Story kiosk location

  • Corner of Sussex and George Street

Important dates

  • (1888-1916) During this period, Clarendon house was home to the Geological Museum.

Audiofile

  • No

What happened here?

  • In 1880, the building hosted the first ever exhibition of the Canadian Academy of Arts with over 400 artworks on display.

Look up - you are standing beside one of Ottawa’s most important heritage buildings!

Clarendon House has stood here for over 138 years and has been a hotel, a barrack, and a museum as well as housing offices and restaurants.

View of Sussex Drive looking Northeast, c. 1870. The George Street Barrack is located at centre-right. View of Sussex Drive looking Northeast, c. 1870. The George Street Barrack is                             located at centre-right. Library and Archives Canada No. 3209529

Located at the eastern corner of the ByWard market, the former Geological Survey of Canada building is among Ottawa’s most visible National Historic Sites.

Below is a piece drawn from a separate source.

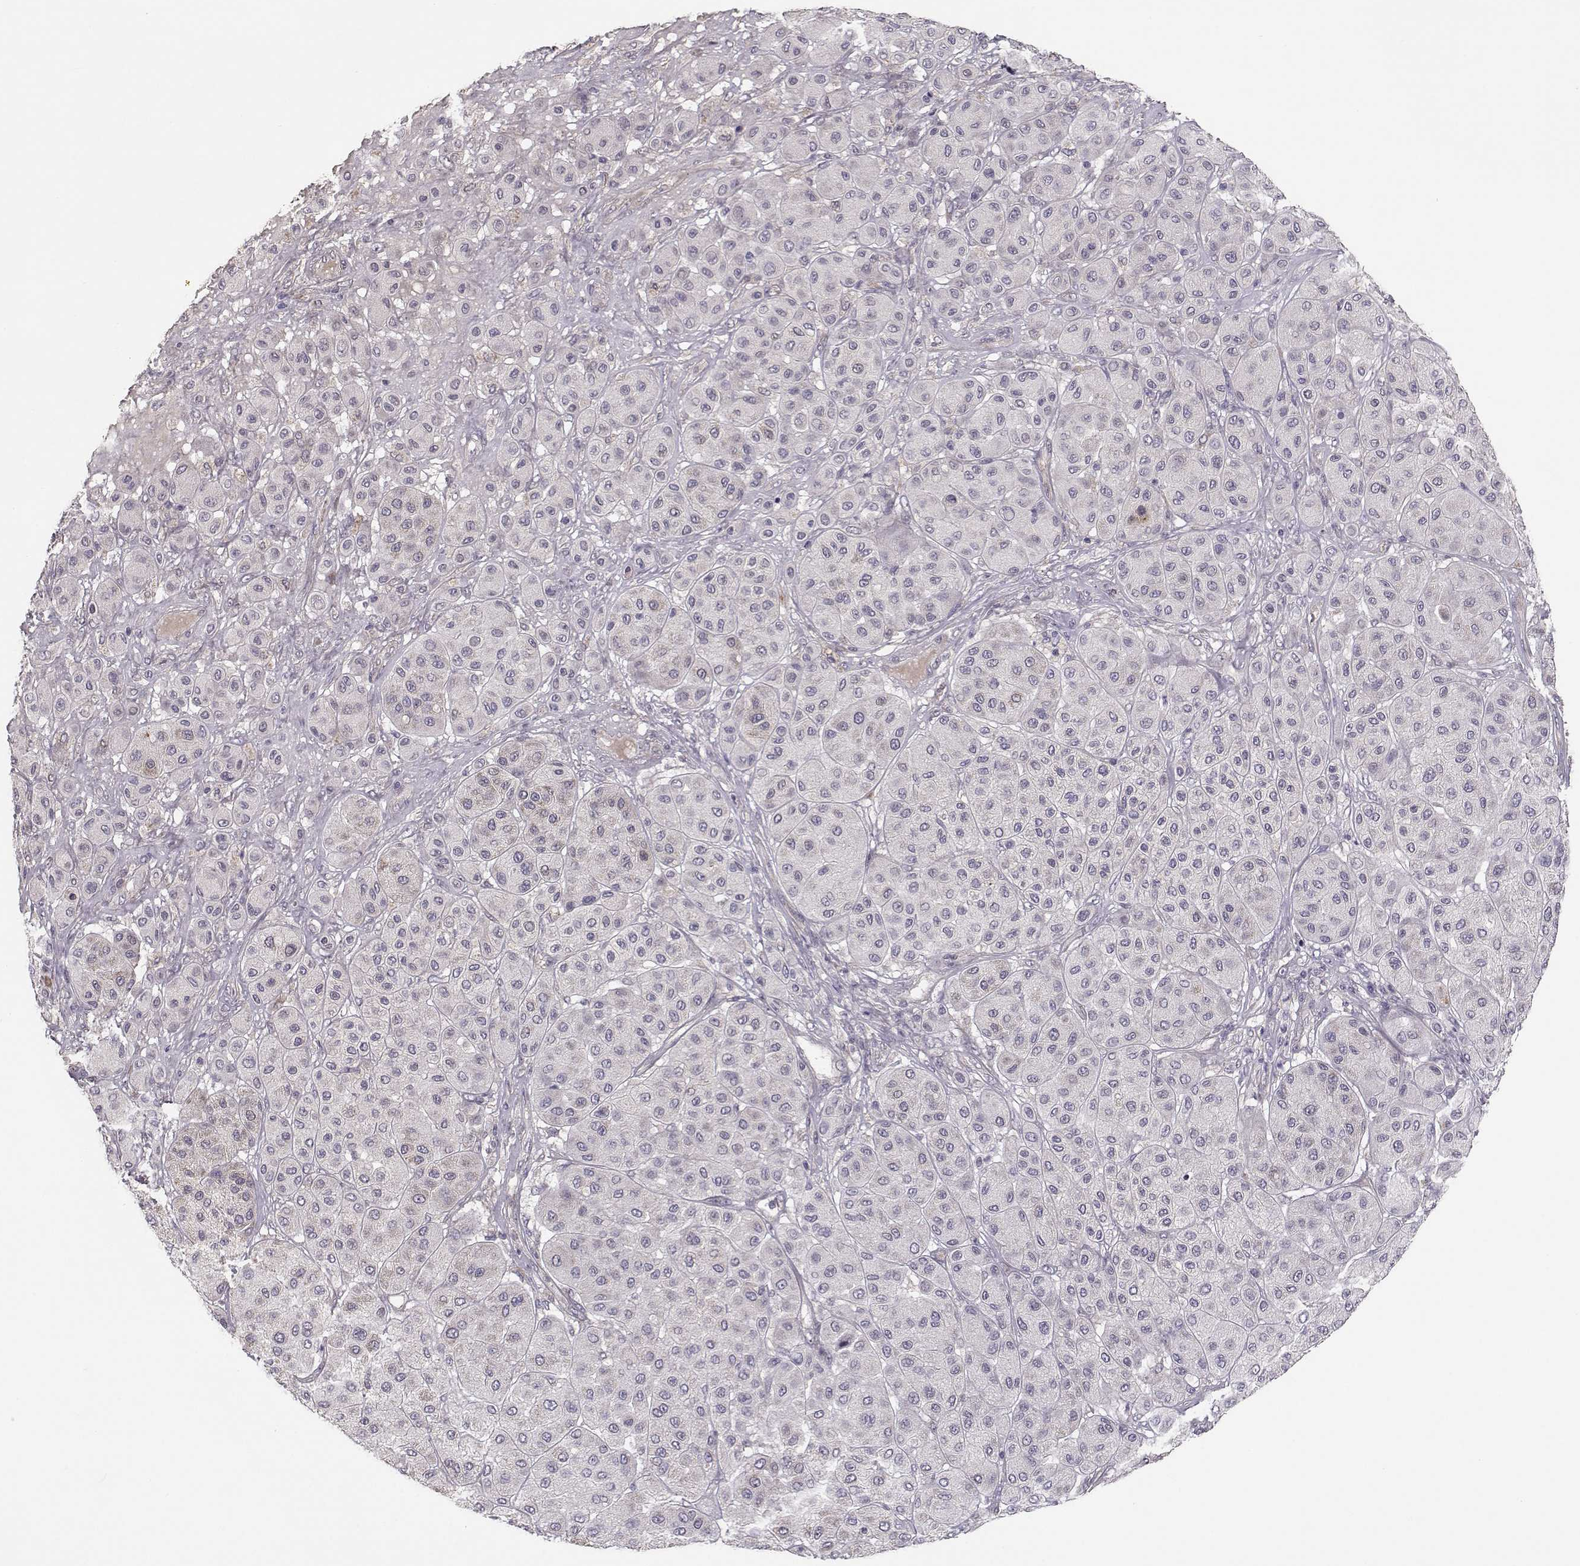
{"staining": {"intensity": "negative", "quantity": "none", "location": "none"}, "tissue": "melanoma", "cell_type": "Tumor cells", "image_type": "cancer", "snomed": [{"axis": "morphology", "description": "Malignant melanoma, Metastatic site"}, {"axis": "topography", "description": "Smooth muscle"}], "caption": "The immunohistochemistry (IHC) micrograph has no significant positivity in tumor cells of malignant melanoma (metastatic site) tissue.", "gene": "ENTPD8", "patient": {"sex": "male", "age": 41}}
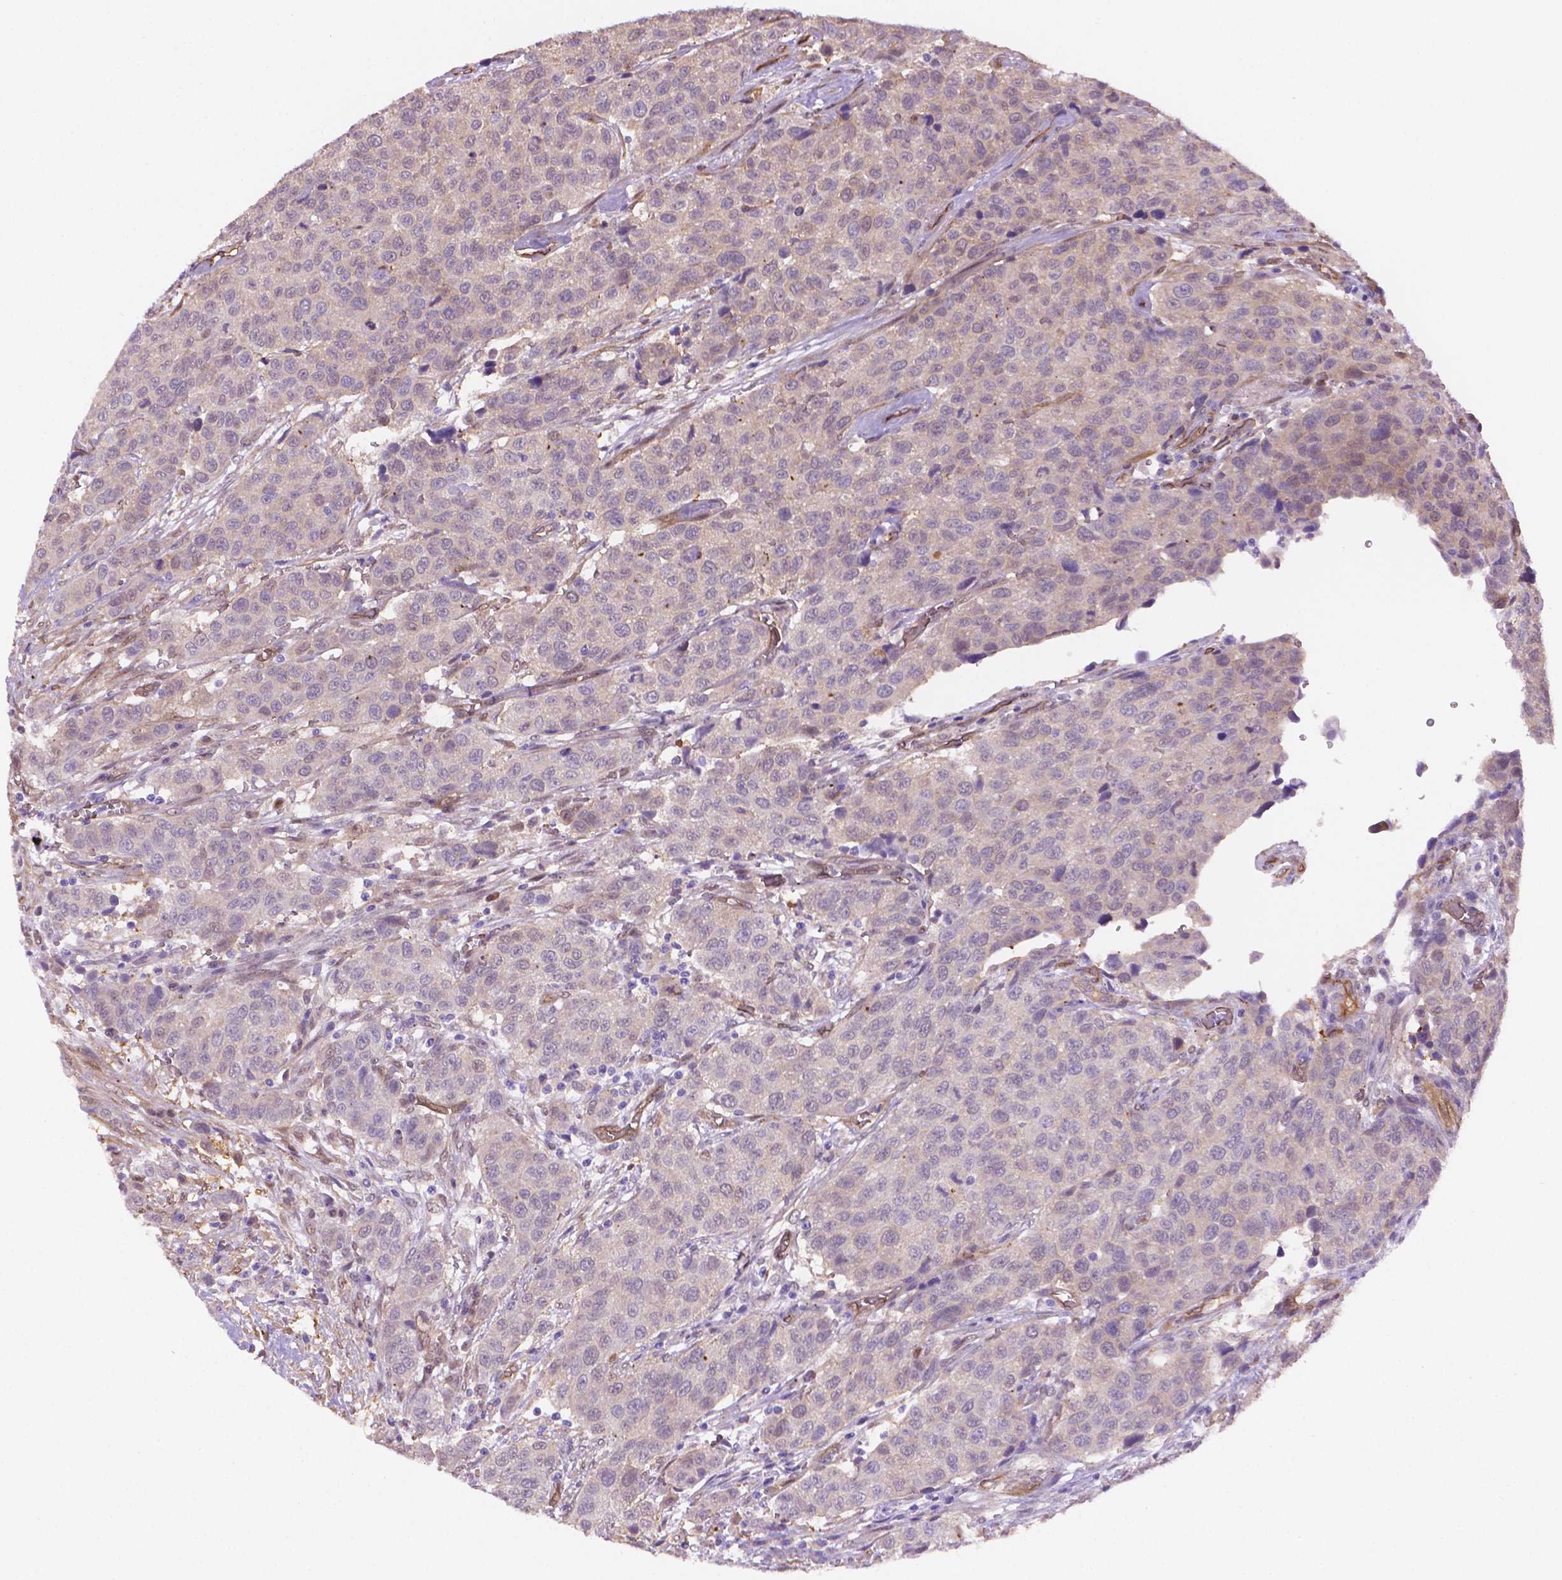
{"staining": {"intensity": "negative", "quantity": "none", "location": "none"}, "tissue": "urothelial cancer", "cell_type": "Tumor cells", "image_type": "cancer", "snomed": [{"axis": "morphology", "description": "Urothelial carcinoma, High grade"}, {"axis": "topography", "description": "Urinary bladder"}], "caption": "Tumor cells are negative for protein expression in human urothelial cancer.", "gene": "CLIC4", "patient": {"sex": "female", "age": 58}}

From humble beginnings in 1863 as Skead’s hotel, the building has had a storied history as a tavern, military barracks, and home to significant cultural institutions




 

 

“Opening of the Canadian Academy of Arts at Ottawa. His Excellency Declaring the Exhibition Open” by L. Dumont. Canadian Illustrated News, 20 March 1880. Library and Archives Canada

 

From 1864 to 1871, the building was leased to the crown for the George Street military barracks. In 1875, it became the Clarendon House Hotel. In March 1880 the building hosted the first exhibit of the Canadian Academy of the Arts.

 

Featuring over 400 paintings, drawings, and sculptures, many of these works helped build the National Gallery of Canada’s collections.

 

The Geological Museum at the corner of George and Sussex, c. 1885-1895.
Photo by William James Topley. Library and Archives Canada No. 3319182.

 

In 1881, the Geological Society moved into the building where it stayed until 1916. Sometimes open to viewing by the public, the objects owned by the Society eventually formed the core of those in the Canadian Museum of Nature and the Canadian Museum of History.